Amanda Case, a junior, said that, “Student debt is outrageous. But at the same time, if we don’t pay more money now, what is our future [education] going to look like? You have to sacrifice some things. It might actually help us in the long run.”
When asked if they think that SUNY should enact another long-term tuition plan, both students said they would prefer that SUNY interact with the state legislature on a yearly basis instead.
Trustee Joseph Belluck voted against the measure to raise tuition. During the Finance and Administration Committee Meeting, he stated his intention to vote against the increase “as I have with all the others.” He reminded his fellow trustees that while the state legislature had given them the power to increase tuition every year with this plan, “we’re not required to do that. We could easily not approve this one.” He goes on to talk about including more SUNY students in the conversation should another similar tuition-increase plan come about. He said that he had visited some student volunteers, and come to realize some important things about the financial straits of some SUNY students.
“We’ve now learned that there are 20 plus SUNY campuses where kids are using food pantries to supplement their food. Even though the increases can seem marginal to us, given our station in life, they’re not insignificant to the students that attend our schools,” Trustee Belluck said.
During the Finance and Administration Committee Meeting, Trustee Staller commented that, “It probably would be a good idea to try to attain another five year plan . . . We remember the days when we didn’t know what tuition was going to be. It was really hard to get a budget.”
Associate Vice Chancellor for Government Relations Stacey Hengsterman said that, “Before the rational tuition plan came in . . . we had a very chaotic tuition schedule, tuition was very high. So when the governor came in to give us this plan, we have a sense of normalcy.” She also said that she believes that SUNY could “see a lot of support” from students to continue with similar plans.

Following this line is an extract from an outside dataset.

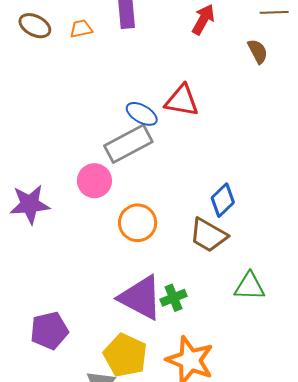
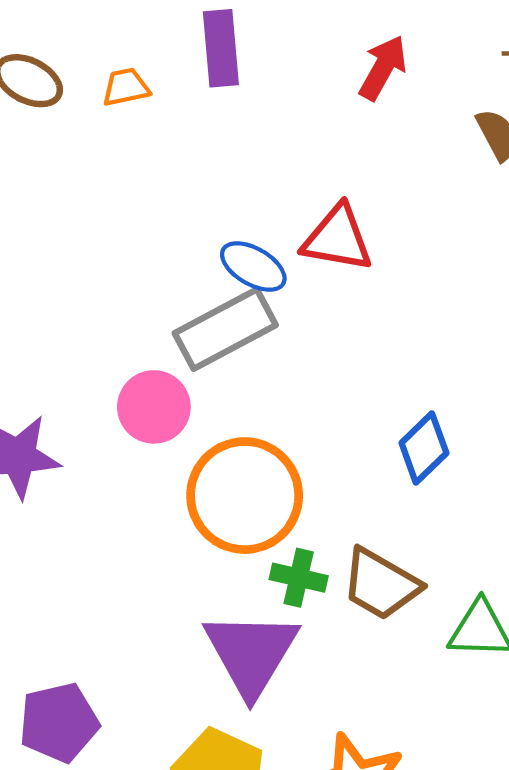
orange circle: (138, 223) -> (245, 496), size x1.4
brown trapezoid: (208, 235) -> (381, 584), moved
purple triangle: (141, 298) -> (251, 653), turned 33
green cross: (174, 298) -> (299, 578), moved, turned 35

Trustee Staller also noted that of the $300 increases, “Twenty-five percent of this incremental amount gets plowed back into scholarships [at some campuses] . . . that’s a really good thing. It’s sort of like high-low pricing.”
The SUNY spokesman, however, could not be reached to directly comment on the likelihood of similar plans being repeated in the future.
Luntta said, “There’s no question that in order to best serve its students, researchers, and community, the University needs to increase its revenues.”
State aid has been decreasing and is currently at 12 percent. He did say that UAlbany does not want to raise tuition unless it has to, so it is looking at other ways to get funding.
“We’re raising more funds through our endowment, we’re competing for more research grants, we’re gathering support from the state through NYSUNY 2020, we’re developing new academic programs in high-growth, high-needs areas, and we’re designing the Emerging Technology and Entrepreneurship Complex (E-TEC), a research and development hub for entrepreneurs and emerging technologies,” he said.
As of right now, the cost of attending UAlbany (without room and board) is $9,717 annually..
On Dec. 12 in 2013, the SUNY Chancellor Nancy Zimpher gave official testimony on how the NYSUNY 2020 Challenge Grant Program was working at that point in time. She said that, “Prior to 2011, were in a balancing act. When state support was reduced, tuition rates and revenue increased, over time shifting the primary responsibility of supporting SUNY onto students.” She said that before the act, SUNY was only allowed to raise tuition 13 times over the course of 48 years.
“Seventeen times since 1963, a first-year student entered SUNY and during his or her college career never had to pay a tuition increase while others saw two or three increases.” This was dubbed “tuition roulette” by SUNY, that decided that this approach was illogical and in need of a change. Since the plan was enacted, the class of 2016 at UAlbany will have seen a tuition increase every year of their attendance.